Zika Vaccine One Step Closer

A DNA-based Zika vaccine candidate is the first to demonstrate the ability to elicit a safe immune response against Zika in humans, according to new research.

In results published today in the New England Journal of Medicine, this phase 1 clinical trial NCT02809443, showed for the first time that humans who received up to three doses of the vaccine candidate produced an immune response against Zika, with minimal adverse effects.

The GLS-5700 vaccine is a synthetic DNA vaccine that contains the instructions for the host to mount an immune response against a specific Zika virus antigen.

"Our results show great promise that synthetic DNA vaccines for Zika and other viruses, such as Chikungunya, West Nile Virus, Pandemic Influenza or Ebola, are likely important as viable options for the future of vaccines," said the study's lead author, Pablo Tebas, MD, a professor of Infectious Diseases at the University of Pennsylvania.

Two weeks after participants received the third and final dose of the vaccine, 100 percent developed Zika-specific antibodies and 80 percent developed significant neutralizing antibodies against the virus.

"With these new results, we are one step closer to hopefully finding a way to prevent infection, which can cause serious birth defects and developmental delays in babies born to women who are infected with Zika,” said Dr. Tebas.

Importantly, serum from the study participants was able to protect immune-compromised mice from developing the disease after infection with Zika virus, indicating that the vaccine-induced antibodies can prevent infection and disease in vivo.
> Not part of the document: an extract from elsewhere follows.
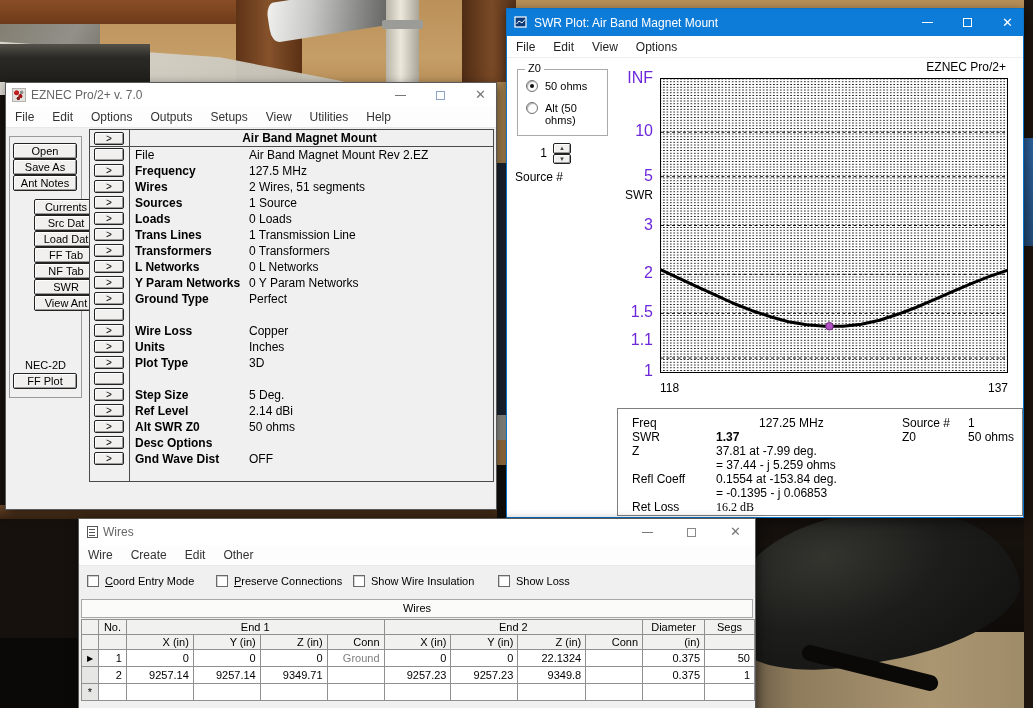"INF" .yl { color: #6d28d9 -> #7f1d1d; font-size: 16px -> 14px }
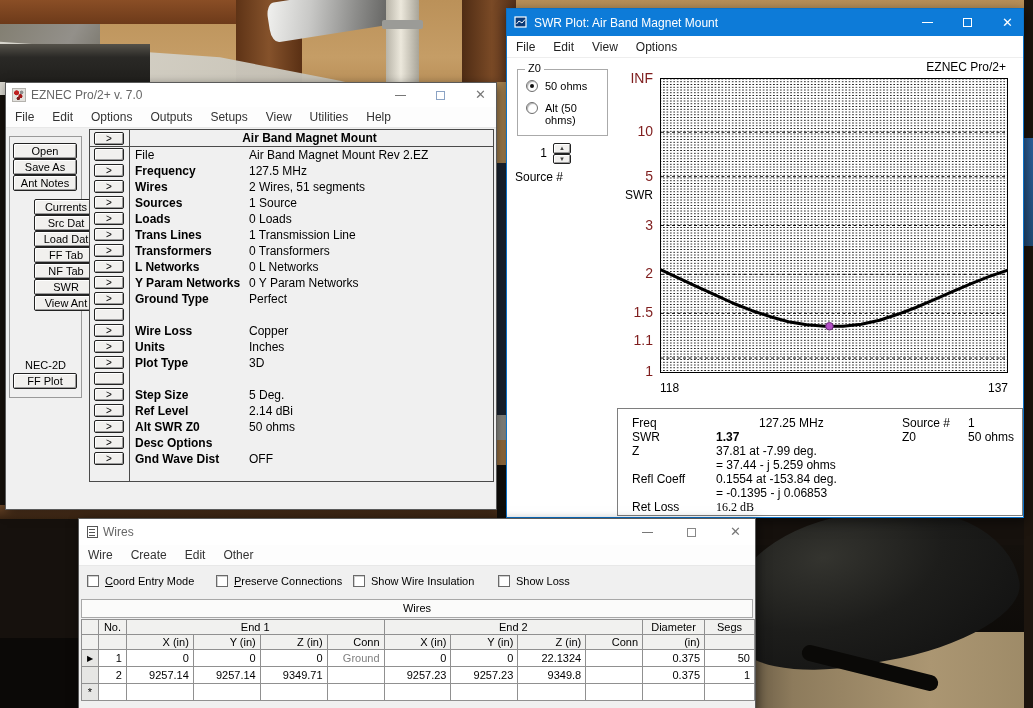"Air Band Magnet Mount" #param-head .phtitle { font-size: 12px -> 16px }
"Synthetic DNA vaccines, such as this Zika vaccine candidate our team has developed, are an important approach to preventing emerging infectious diseases," said David Weiner, PhD, executive vice president of The Wistar Institute, director of Wistar's Vaccine & Immunotherapy Center, and co-lead author of the study.

Further study is required to fully address the efficacy of this Zika vaccine candidate; however, this study suggests that a DNA vaccine can produce antibodies associated with Zika protection as well as T-cells in a well-tolerated platform, which can be rapidly implemented to target infectious disease.

Zika virus infection is caused by the bite of an infected Aedes species mosquito.

The virus can also be transmitted from mother to fetus during pregnancy, or from person to person through sexual intercourse with an infected partner. Zika is also likely spread through blood transfusion.

When transmitted from mother to a fetus, the infection can cause a birth defect known as microcephaly.

The Zika viral infection is also known to cause Guillain-Barré syndrome in adults, and other neurological abnormalities.

Funding for the research was provided in part by the National Institutes of Health (AI069534) and by GeneOne Life Science, Inc. There were various researchers associated with this study. Dr. Tebas disclosed no relevant relationships with industry. Co-authors disclosed relevant support from Inovio Pharmaceuticals, GeneOne Life Science, and Merck, as well as pending patents for other Zika virus vaccines.